Fifth Sunday of Lent 2012 B
By Rev. Joe McCloskey, SJ
But this is the covenant that I will make with the house of Israel after those days, says the LORD. I will place my law within them and write it upon their hearts; I will be their God, and they shall be my people. No longer will they have need to teach their friends and relatives how to know the LORD. All, from least to greatest, shall know me, says the LORD, for I will forgive their evildoing and remember their sin no more. Jeremiah 31:33-34
Son though he was, he learned obedience from what he suffered; and when he was made perfect, he became the source of eternal salvation for all who obey him. Hebrews 5:8-9
"The hour has come for the Son of Man to be glorified.
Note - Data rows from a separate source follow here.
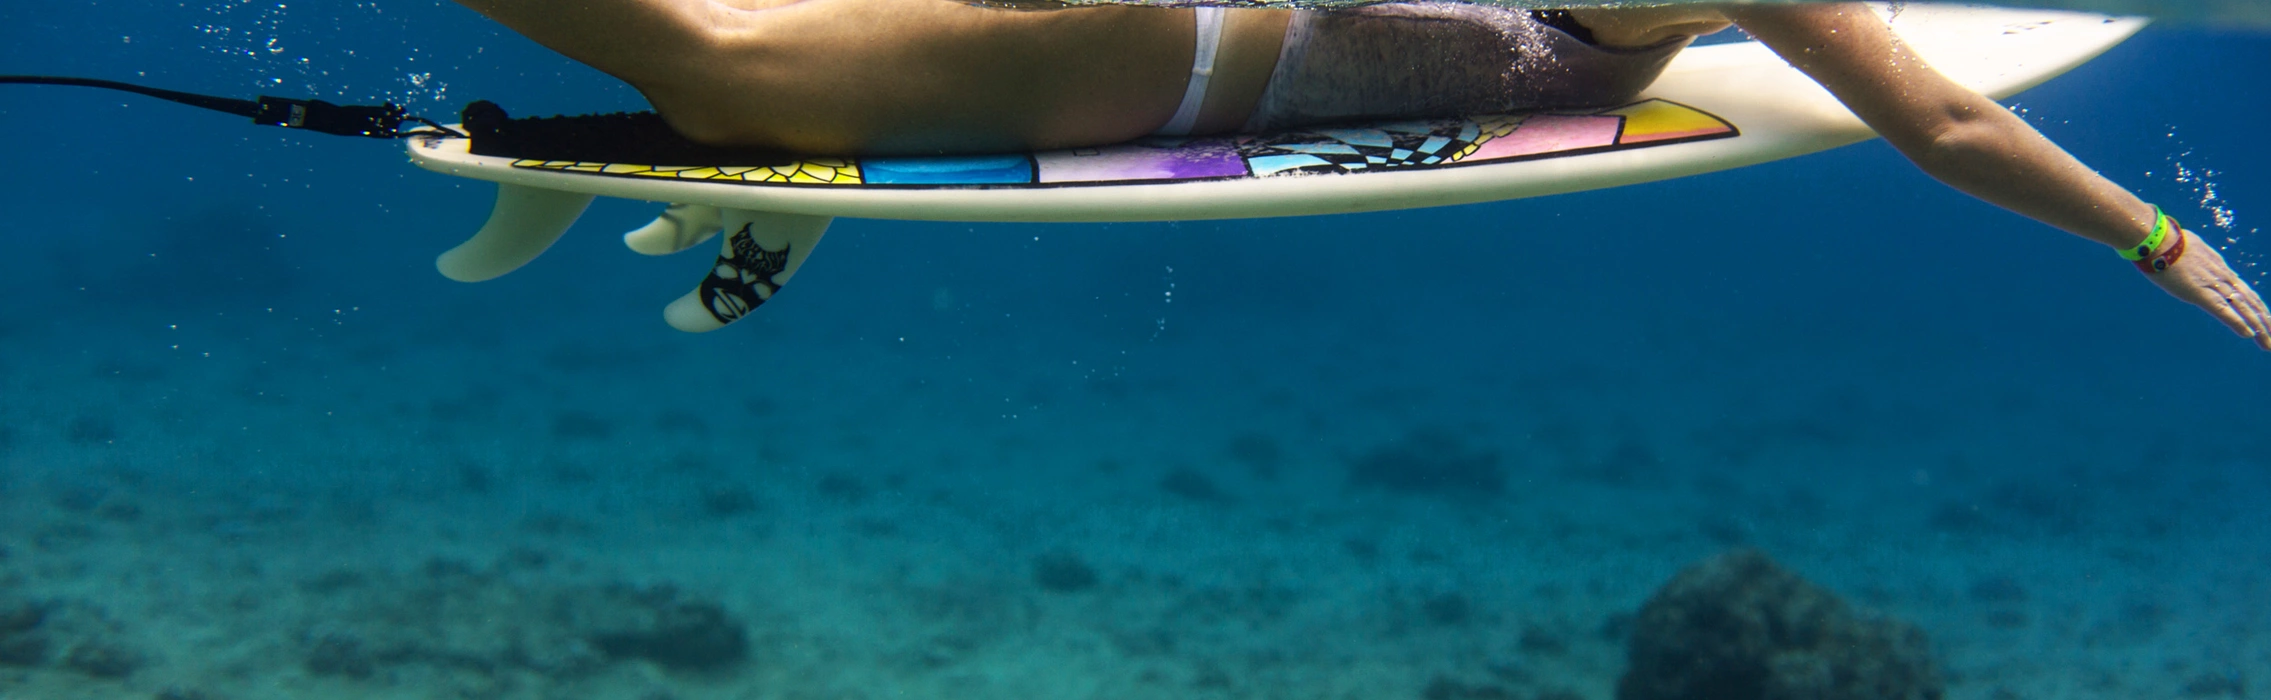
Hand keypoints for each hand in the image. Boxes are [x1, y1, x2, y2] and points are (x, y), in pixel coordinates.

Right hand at [2145, 230, 2270, 350]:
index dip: (2256, 305)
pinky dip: (2238, 322)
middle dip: (2264, 320)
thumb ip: (2190, 257)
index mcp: (2219, 267)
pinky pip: (2223, 310)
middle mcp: (2222, 276)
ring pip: (2243, 308)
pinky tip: (2249, 335)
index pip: (2244, 290)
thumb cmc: (2163, 241)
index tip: (2266, 318)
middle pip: (2250, 301)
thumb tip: (2183, 254)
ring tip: (2268, 343)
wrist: (2156, 239)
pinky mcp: (2200, 293)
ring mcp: (2213, 284)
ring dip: (2258, 326)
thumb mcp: (2184, 249)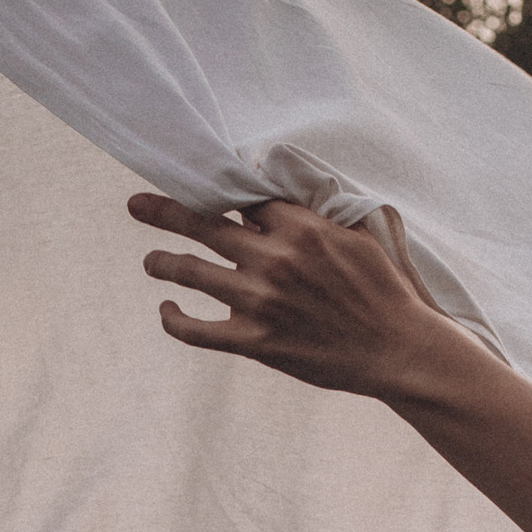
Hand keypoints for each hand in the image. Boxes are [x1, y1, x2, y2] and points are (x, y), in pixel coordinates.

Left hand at [130, 193, 447, 398]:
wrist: (396, 348)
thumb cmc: (382, 288)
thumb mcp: (358, 233)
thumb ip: (317, 209)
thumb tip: (283, 183)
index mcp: (298, 227)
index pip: (239, 198)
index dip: (212, 190)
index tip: (191, 184)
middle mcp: (273, 259)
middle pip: (202, 224)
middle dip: (163, 211)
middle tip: (135, 204)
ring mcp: (260, 302)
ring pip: (192, 273)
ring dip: (163, 263)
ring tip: (151, 260)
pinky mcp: (255, 341)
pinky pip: (198, 331)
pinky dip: (174, 321)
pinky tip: (166, 311)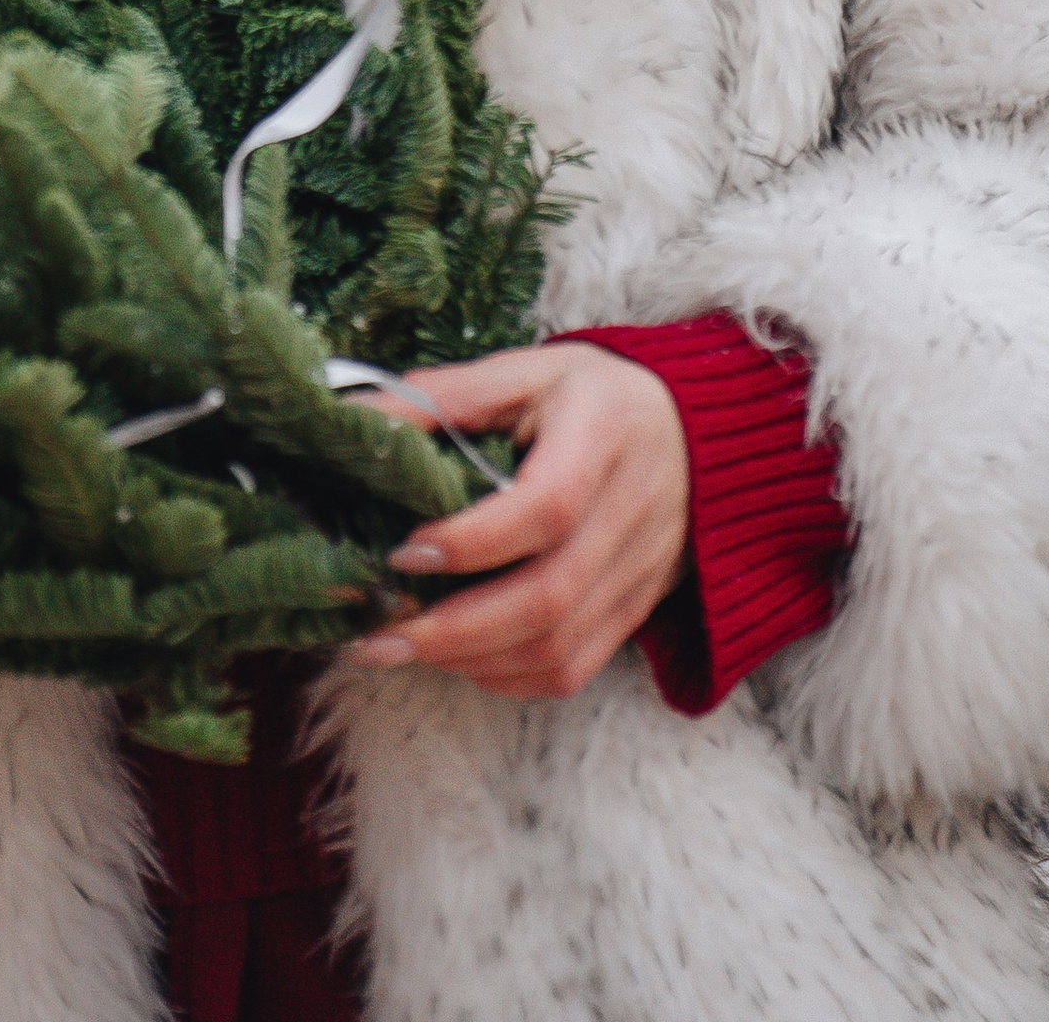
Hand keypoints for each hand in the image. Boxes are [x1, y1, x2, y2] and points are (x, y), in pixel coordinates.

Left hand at [343, 343, 689, 697]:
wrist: (692, 432)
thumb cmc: (589, 395)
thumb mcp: (524, 370)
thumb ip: (444, 397)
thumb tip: (356, 418)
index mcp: (604, 432)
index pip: (547, 507)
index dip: (473, 540)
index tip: (402, 550)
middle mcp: (632, 511)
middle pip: (550, 597)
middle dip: (454, 628)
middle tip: (379, 632)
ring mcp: (640, 573)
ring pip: (559, 648)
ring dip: (471, 660)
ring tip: (400, 646)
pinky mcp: (634, 612)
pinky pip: (572, 670)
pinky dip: (507, 676)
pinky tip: (456, 657)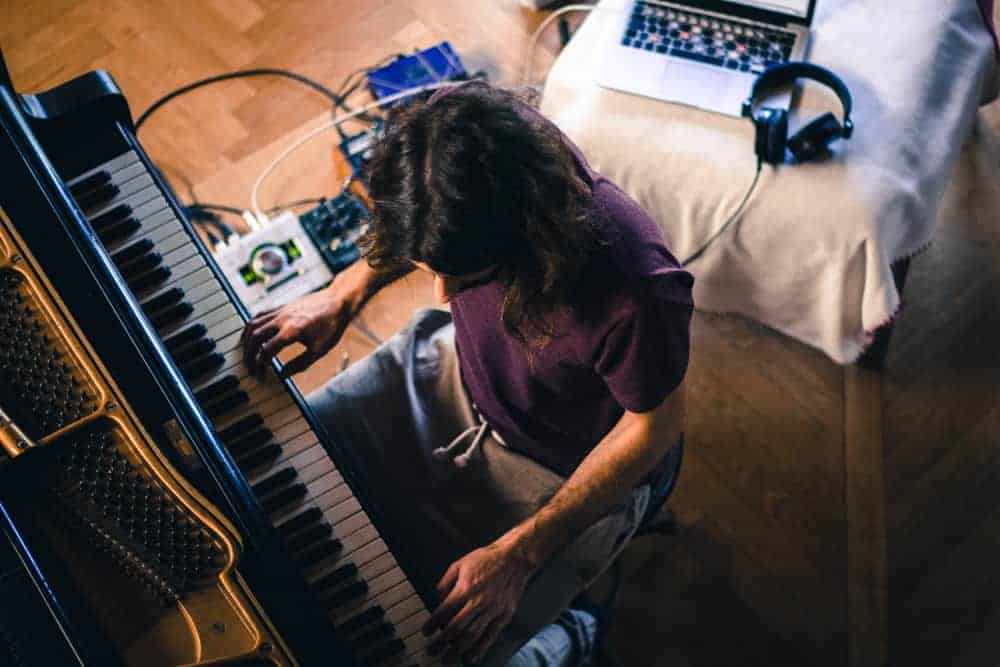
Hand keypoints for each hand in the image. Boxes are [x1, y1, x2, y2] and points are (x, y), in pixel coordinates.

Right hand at [240, 288, 349, 377]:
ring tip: (248, 354)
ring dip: (246, 341)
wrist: (338, 301)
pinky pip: (259, 316)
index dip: (260, 366)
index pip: (266, 351)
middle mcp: (281, 319)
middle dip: (248, 356)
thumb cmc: (331, 325)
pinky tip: (252, 336)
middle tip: (251, 368)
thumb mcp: (319, 350)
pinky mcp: (280, 306)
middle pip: (253, 338)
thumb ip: (300, 364)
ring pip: (252, 325)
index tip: (261, 376)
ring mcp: (279, 311)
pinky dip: (251, 327)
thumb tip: (283, 375)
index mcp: (291, 331)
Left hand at [422, 540, 535, 663]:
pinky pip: (490, 636)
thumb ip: (445, 582)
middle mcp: (477, 601)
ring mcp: (492, 610)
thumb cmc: (487, 559)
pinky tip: (471, 657)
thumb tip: (438, 598)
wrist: (513, 558)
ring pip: (471, 635)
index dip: (432, 624)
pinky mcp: (504, 615)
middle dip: (441, 642)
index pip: (443, 612)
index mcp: (464, 588)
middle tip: (432, 650)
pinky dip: (480, 649)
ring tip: (447, 659)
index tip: (426, 632)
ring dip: (457, 650)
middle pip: (455, 628)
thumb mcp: (460, 564)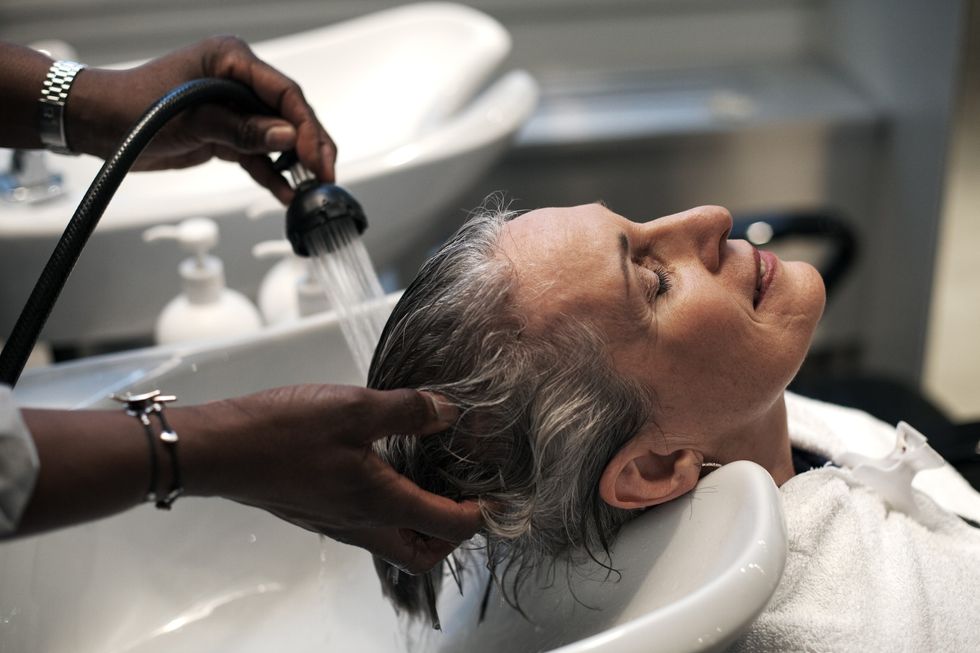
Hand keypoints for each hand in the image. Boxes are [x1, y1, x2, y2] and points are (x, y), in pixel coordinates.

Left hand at [67, 36, 334, 202]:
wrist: (100, 124)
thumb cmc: (133, 107)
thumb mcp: (192, 118)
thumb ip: (242, 129)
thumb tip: (287, 137)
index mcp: (231, 60)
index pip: (284, 93)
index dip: (306, 127)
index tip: (315, 157)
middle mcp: (237, 80)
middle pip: (289, 114)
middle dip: (310, 147)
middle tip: (326, 176)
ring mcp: (233, 107)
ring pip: (278, 137)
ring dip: (295, 164)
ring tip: (312, 189)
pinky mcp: (226, 133)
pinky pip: (258, 154)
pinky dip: (272, 174)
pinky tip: (286, 193)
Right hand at [181, 385, 482, 573]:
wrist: (221, 450)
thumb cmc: (284, 431)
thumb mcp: (355, 407)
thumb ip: (409, 411)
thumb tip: (449, 413)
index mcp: (380, 503)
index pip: (449, 526)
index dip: (481, 515)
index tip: (499, 497)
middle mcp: (362, 525)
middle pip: (422, 553)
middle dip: (452, 535)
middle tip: (465, 500)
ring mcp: (338, 524)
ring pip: (394, 542)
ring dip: (421, 524)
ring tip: (431, 482)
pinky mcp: (319, 514)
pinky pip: (368, 527)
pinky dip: (391, 511)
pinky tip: (386, 471)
Amen, amen, I say to you, unless a grain of wheat falls to the ground and dies, it remains just a grain of wheat; but if it dies, it produces much fruit. Whoever loves his life loses it, and whoever hates his life in this world will preserve it for eternal life. Whoever serves me must follow me, and where I am, there also will my servant be. The Father will honor whoever serves me." John 12:23-26
Piety
God offers to make us his people and to be our God. Piety is our acceptance of the covenant of the Lord. Piety is how our heart understands God as our Lord. Piety in its externals reflects how we accept the Lord as our God. Piety contains the rituals of how we return to the Lord with our whole heart. Piety shows itself in our desires and yearnings to see the Lord. The intensity with which we read or listen to the Word of the Lord reveals piety to our world. The Prophet Jeremiah speaks of how the Lord took the Hebrews by the hand to lead them forth from the land of Egypt. Our piety is how we take the hand of the Lord in our daily lives and allow the Lord to lead us as our master. Our piety is seen in the recognition of the law of the Lord that is written on our hearts. Our piety is how we love the Lord. Piety is how we give thanks for the forgiveness of the Lord. It is the confidence of our hearts that God remembers our sin no more. Our piety is the clean heart that God has created in us.
Study
Even as Christ learned obedience through what he suffered and offered prayers and supplications with loud cries and tears to his Father, he becomes the source of eternal salvation for us who obey him. Our study reveals to us the ongoing presence of God in our daily lives. We learn how to be like the grain of wheat that falls to the earth. Even as the grain dies it produces much fruit. We study what we can do for the Lord and discover how we can best serve him. What we are willing to put up with for the sake of our union with Christ becomes how we are lifted up to draw others to the love of the Lord. We preach the love of God for our world with the peace and the gentleness of our lives in the crosses we bear for the sake of a better world in the name of the Lord. We study how to preach by our lives that our example might become the best sermon we can give. We lose our lives in the world that we might preserve it for eternal life. As servants of the Lord we carry the crosses of our daily lives aware that what we put up with for the sake of Christ will be our fame in heaven.
Action
The difficulties of our daily life take on a new meaning when we die with Christ. The joy of the cross is the union our crosses give us with Christ. As we fill up what is wanting to the suffering of his body, the Church, we discover that we are the presence of Christ in our world. The saint is a transparency of Christ. Our little acts of mortification during Lent shout out to the heaven how much we love Christ in the very missing of what we have given up for the sake of Christ. What we offer up to the Lord as our Lenten sacrifices become the love of our lives as we offer what is important to ourselves that we go without for the sake of our world.